[PATCH] ptrace/x86: introduce TS_COMPAT_RESTART to fix get_nr_restart_syscall()

From: Oleg Nesterov
Date: Tue Nov 26 2019 - 06:07:14 EST


The comment in get_nr_restart_syscall() says:

* The problem is that we can get here when ptrace pokes
* syscall-like values into regs even if we're not in a syscall
* at all.

Yes. but if we are not in syscall then the

status & (TS_COMPAT|TS_I386_REGS_POKED)

check below can't really help:

- TS_COMPAT can't be set

- TS_I386_REGS_POKED is only set if regs->orig_ax was changed by
32bit debugger; and even in this case get_nr_restart_syscall()
is only correct if the tracee is 32bit too.

Suppose that 64bit debugger plays with 32bit tracee and

* Tracee calls sleep(2) // TS_COMPAT is set
* User interrupts the tracee by CTRL-C after 1 sec and does
"(gdb) call func()"
* gdb saves the regs by PTRACE_GETREGS
* does PTRACE_SETREGS to set %rip='func' and %orig_rax=-1
* PTRACE_CONT // TS_COMPAT is cleared
* func() hits int3.
* Debugger catches SIGTRAP.
* Restore original regs by PTRACE_SETREGS.
* PTRACE_CONT

get_nr_restart_syscall() wrongly returns __NR_restart_syscall==219, the
tracee calls ia32_sys_call_table[219] == sys_madvise.

This patch adds the sticky TS_COMPAT_RESTART flag which survives after
return to user mode, hopefully it allows us to kill TS_I386_REGS_POKED
but this needs another patch.

Test-case:

$ cvs -d :pserver:anoncvs:anoncvs@xxxxxxxxxxxxxx:/cvs/systemtap co ptrace-tests
$ gcc -o erestartsys-trap-debuggee ptrace-tests/tests/erestartsys-trap-debuggee.c --m32
$ gcc -o erestartsys-trap-debugger ptrace-tests/tests/erestartsys-trap-debugger.c -lutil
$ ./erestartsys-trap-debugger
Unexpected: retval 1, errno 22
erestartsys-trap-debugger: ptrace-tests/tests/erestartsys-trap-debugger.c:421

Reported-by: Jan Kratochvil <jan.kratochvil@xxxxxxxxxx>
Signed-off-by: Oleg Nesterov <oleg@xxxxxxxxxx>
---
arch/x86/entry/common.c | 9 +++++++++
arch/x86/include/asm/thread_info.h | 1 +
arch/x86/kernel/signal.c | 6 ++----
3 files changed, 12 insertions(+), 4 deletions(-)

diff --git a/arch/x86/entry/common.c b/arch/x86/entry/common.c
index 3f8e226..1e2c2ca 100644
--- a/arch/x86/entry/common.c
+++ b/arch/x86/entry/common.c
@@ -263,6 +263,15 @@ __visible inline void syscall_return_slowpath(struct pt_regs *regs)

rseq_syscall(regs);

+#ifdef CONFIG_IA32_EMULATION
+ if (regs->ax == -ERESTART_RESTARTBLOCK) {
+ struct thread_info *ti = current_thread_info();
+ if (ti->status & TS_COMPAT)
+ ti->status |= TS_COMPAT_RESTART;
+ else
+ ti->status &= ~TS_COMPAT_RESTART;
+ }
+#endif
/*
* First do one-time work.
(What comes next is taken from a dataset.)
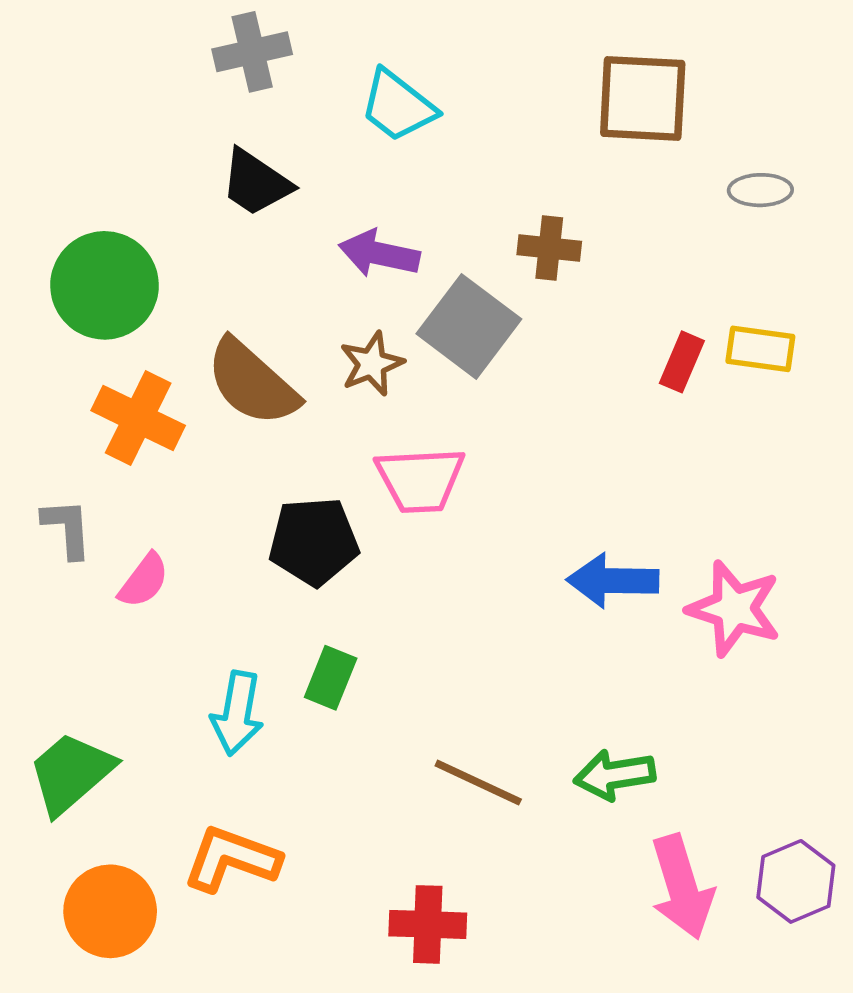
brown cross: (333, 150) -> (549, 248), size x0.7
If these work items are enabled, we
* want to run them exactly once per syscall exit with IRQs on.
diff --git a/arch/x86/include/asm/thread_info.h b/arch/x86/include/asm/thread_info.h
index f945353..0784591 100644
--- a/arch/x86/include/asm/thread_info.h
+++ b/arch/x86/include/asm/thread_info.h
@@ -223,6 +223,7 @@ static inline int arch_within_stack_frames(const void * const stack,

#ifdef CONFIG_COMPAT
#define TS_I386_REGS_POKED 0x0004 /* regs poked by 32-bit ptracer */
+#define TS_COMPAT_RESTART 0x0008
#endif
#ifndef __ASSEMBLY__

diff --git a/arch/x86/kernel/signal.c b/arch/x86/kernel/signal.c
index 8eb7193..1054f1c 100644
--- a/arch/x86/kernel/signal.c
+++ b/arch/x86/kernel/signal.c
@@ -788,12 +788,10 @@ static inline unsigned long get_nr_restart_syscall(const struct pt_regs *regs)
* For now, we maintain historical behavior and guess based on
* stored state. We could do better by saving the actual
* syscall arch in restart_block or (with caveats on x32) by
- * checking if regs->ip points to 'int $0x80'. The current
- * behavior is incorrect if a tracer has a different bitness
- * than the tracee.
+ * checking if regs->ip points to 'int $0x80'.
*/
#ifdef CONFIG_IA32_EMULATION
- if (current_thread_info()->status & (TS_COMPAT|TS_I386_REGS_POKED))
+ if (current_thread_info()->status & TS_COMPAT_RESTART)
return __NR_ia32_restart_syscall;
#endif
#ifdef CONFIG_X86_X32_ABI
--
2.5.0